Penn won praise for scientifically testing potential changes in its general education requirements and offerings, by comparing students' experiences with an alternative curriculum against another set of students' experiences in the original curriculum. After putting four classes of students through the test, the university has carefully analyzed the results and concluded, as Dean of the College Dennis DeTurck puts it, "that whether they were in the pilot or not did not seem to make a whole lot of differences" in their academic choices.
If that makes it sound like the experiment was a waste of time, far from it. Penn officials learned a great deal about what their students (and professors) want (and don't want) in a curriculum, and how entrenched some aspects of the university's academic culture are. So as Penn's faculty considers another set of changes to the curriculum this spring, it will have comparative data to help guide its decisions -- as opposed to the typical hypothetical-laden approach to curricular reform.
So how did Penn's system work, and what exactly did it reveal?
Because of some dissatisfaction with the existing general education curriculum, Penn decided that for the classes of 2004 to 2008, it would put 200 entering students a year into a pilot curriculum that had four required courses instead of 10, more electives, more intensive advising, and a required major "research experience." They would be compared against a somewhat smaller cohort each year taking the traditional curriculum.
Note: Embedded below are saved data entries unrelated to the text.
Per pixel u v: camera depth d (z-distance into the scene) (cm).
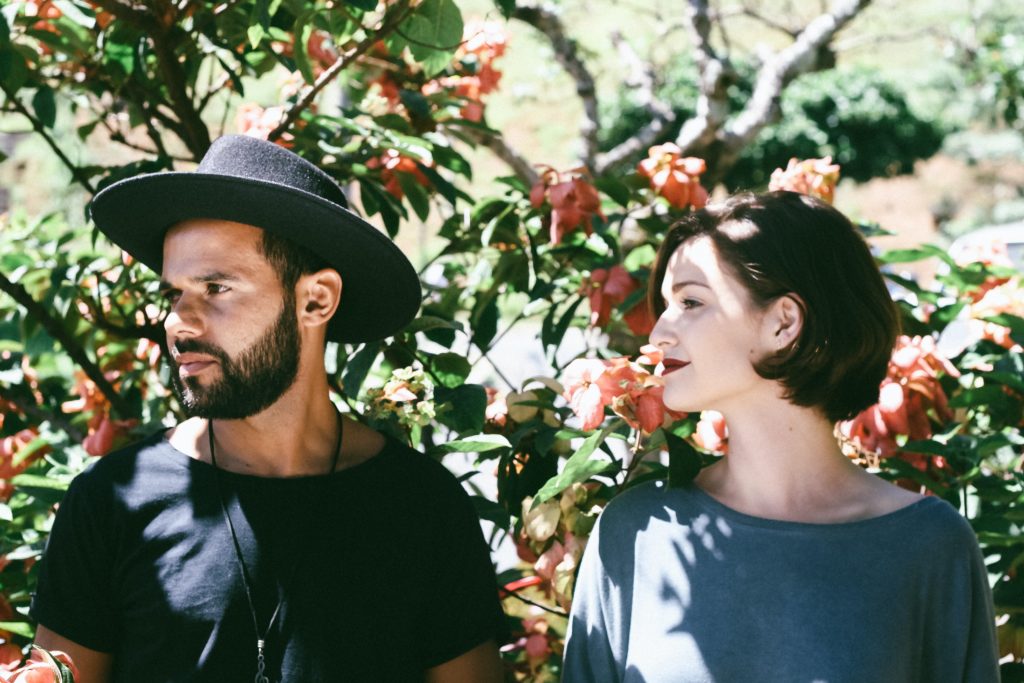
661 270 154
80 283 246
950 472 206
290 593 144
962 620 140
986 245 249
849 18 403
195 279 144
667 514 148
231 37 232
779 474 145
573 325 266
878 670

The hope, at least among some observers, was that the changes would encourage students to experiment more, perhaps nudging more students into science and math (and maybe a few fewer in history and premed), involve undergraduates more in research, and increase students' overall satisfaction with their intellectual experience at Penn.
This fall, as it reviewed the results, Penn officials found many more similarities than differences between students in the two curricula. Course choices were generally the same; there were "no consistent significant differences" in, for example, the proportions of students earning double majors or studying abroad, according to the final report of the committee evaluating the pilot curriculum.
And importantly, officials hoping that imposing fewer requirements and allowing more electives would lead more students into science courses found the opposite. Students in the pilot project took very few science courses. "We learned humanities students won't take science and math courses unless they have to," says DeTurck. "If we really think math and science are important, we're going to have to require people to take them."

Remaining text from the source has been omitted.